Recherche
Chroniques
Maurice Ohana
Sundown Dances – Cris – Sibylle – Swan Song
C'est un disque en grande partie consacré au travail vocal de Maurice Ohana que propose Musicatreize, ensemble qui, depuis 1987, et sous la direction de son créateur Roland Hayrabedian, défend les nouveaux classiques et sans doute ceux de demain.
« La voix m'intéresse, disait Ohana, parce qu'elle n'a pas de frontière de tempérament : je veux dire par là que les quarts de ton, les tiers de ton, les sons distincts sont parfaitement possibles à la voix sans aucun obstacle d'une part, et d'autre part, il y a dans la voix ce passage du langage chanté au langage parlé qui recèle lui aussi une quantité de trésors sonores qui ont toujours été pour moi un pôle d'attraction, précisément parce que j'ai toujours pensé qu'il fallait faire éclater le tempérament, la gamme diatonique qui était épuisée dans ses ressources, et que seul en prenant le son lui-même, c'est-à-dire le fondement même du langage musical, on pouvait à la fois renouveler le langage, les formes et le mode d'expression. »
Très jeune en contact avec le piano, Maurice Ohana (1913-1992) poursuit ses études musicales notamment par des cours d'harmonie et de contrepoint, suivis auprès de Daniel-Lesur, de 1937 à 1940. Si l'utilisation du clavier est privilégiée dès ses premières compositions de 1944, la voix deviendra elle aussi un instrument récurrent, sous des formes très variées : des mélodies (1947), un oratorio (1950), des cantigas (1953-54), un Office des Oracles (1974), des madrigaux (1976), une Messe (1976), des Contes (1978) jusqu'à La Célestine, tragi-comédie lyrique d'après Fernando de Rojas, composée de 1982 à 1986 et présentée à l'Opéra Garnier en juin 1988, quatre ans avant la disparition du créateur.
Malgré sa rapide composition (de novembre 1968 à janvier 1969), Cris est une œuvre complexe et dense.
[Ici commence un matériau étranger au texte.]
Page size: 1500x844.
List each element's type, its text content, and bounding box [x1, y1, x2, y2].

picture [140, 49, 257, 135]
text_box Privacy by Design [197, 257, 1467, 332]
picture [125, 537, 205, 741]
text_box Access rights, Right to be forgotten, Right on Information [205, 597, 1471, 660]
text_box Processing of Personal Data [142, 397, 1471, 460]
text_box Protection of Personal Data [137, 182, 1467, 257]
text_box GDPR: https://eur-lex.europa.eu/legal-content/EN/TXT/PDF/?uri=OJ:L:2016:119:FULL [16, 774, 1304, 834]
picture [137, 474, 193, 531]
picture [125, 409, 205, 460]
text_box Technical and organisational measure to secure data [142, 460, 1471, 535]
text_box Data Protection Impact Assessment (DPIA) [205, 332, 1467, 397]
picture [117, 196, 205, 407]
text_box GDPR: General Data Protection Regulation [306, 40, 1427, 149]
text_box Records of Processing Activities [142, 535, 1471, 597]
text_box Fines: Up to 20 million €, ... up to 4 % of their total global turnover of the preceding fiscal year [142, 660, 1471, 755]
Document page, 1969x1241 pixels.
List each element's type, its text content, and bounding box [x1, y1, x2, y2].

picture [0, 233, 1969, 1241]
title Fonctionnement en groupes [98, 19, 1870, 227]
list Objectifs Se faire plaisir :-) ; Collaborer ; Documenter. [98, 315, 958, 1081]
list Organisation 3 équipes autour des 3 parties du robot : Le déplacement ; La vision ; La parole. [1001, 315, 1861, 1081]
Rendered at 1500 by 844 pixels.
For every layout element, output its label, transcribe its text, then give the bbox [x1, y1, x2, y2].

Ohana, explique l'écrivain Richard Millet, y « donne à entendre l'histoire du cri, le chant terrifié depuis les cavernes et les forêts obscures jusqu'à ses détournements politiques contemporains, en passant par ces formes admirables de civilisation que sont la musique sacrée et la polyphonie espagnole de la Renaissance, dont on entend ici les ultimes échos ». Dans cette partition en cinq parties, succession de cris de combat ou de fête dans sa dimension collective (Délirante), douze solistes a cappella utilisent des techniques vocales très diverses, ne se référant au langage que très parcimonieusement.
« Aventure à travers la voix féminine », selon les termes du compositeur, Sybille date également de 1968, mais sera présentée pour la première fois le 5 mai 1970, à l'Atelier de création radiophonique de l'ORTF. La soprano est accompagnée par la percussion et une bande, mais aussi parfois par une paire de crotales placée à hauteur des lèvres, et dont elle prolonge la résonance. Un jeu de répliques, d'échos ou même d'improvisations s'établit ainsi entre chanteuse et instrumentiste. On connaît de l'œuvre une version de concert et une seconde chorégraphique, peut-être plus proche de l'idéal ohanaïen d'un théâtre musical. Kiyoko Okada, d'une belle voix claire, tonique et colorée, fait de ce morceau un des plus émouvants du disque.
Créé le 7 mars 1989 par Guy Reibel et le Groupe Vocal de France, Swan Song revient – vingt après Cris – à l'écriture pour orchestre vocal a cappella. Imaginée comme un ironique Requiem à lui-même, l'œuvre en quatre temps, simple en apparence, foisonne de références musicales et culturelles savamment agencées. L'incantation d'inspiration africaine côtoie l'invocation purement catholique, le negro-spiritual succède au faux-bourdon médiéval pour ce rite conjuratoire de la mort qui se clôt sur un mambo.
Achevée en novembre 1990, Sundown Dances est une commande d'Erick Hawkins, ami du compositeur, fondateur et directeur à New York de la compagnie de danse éponyme. Cette suite de ballet, créée en mai 1991, répond au souhait instrumental du chorégraphe et dédicataire : quatre vents (clarinette, flûte, trompette, trombone basse), deux cordes (violon, contrebasse) auxquels s'ajoute la percussion, très présente dans les parties rythmées du début. On retrouve dans cette œuvre toute en contrastes les influences métissées (espagnoles, afro-cubaine, afro-américaine…) souvent présentes chez Ohana, avec une attention particulière apportée aux sonorités en demi-teintes, à la moirure des masses et à l'effet de spatialisation.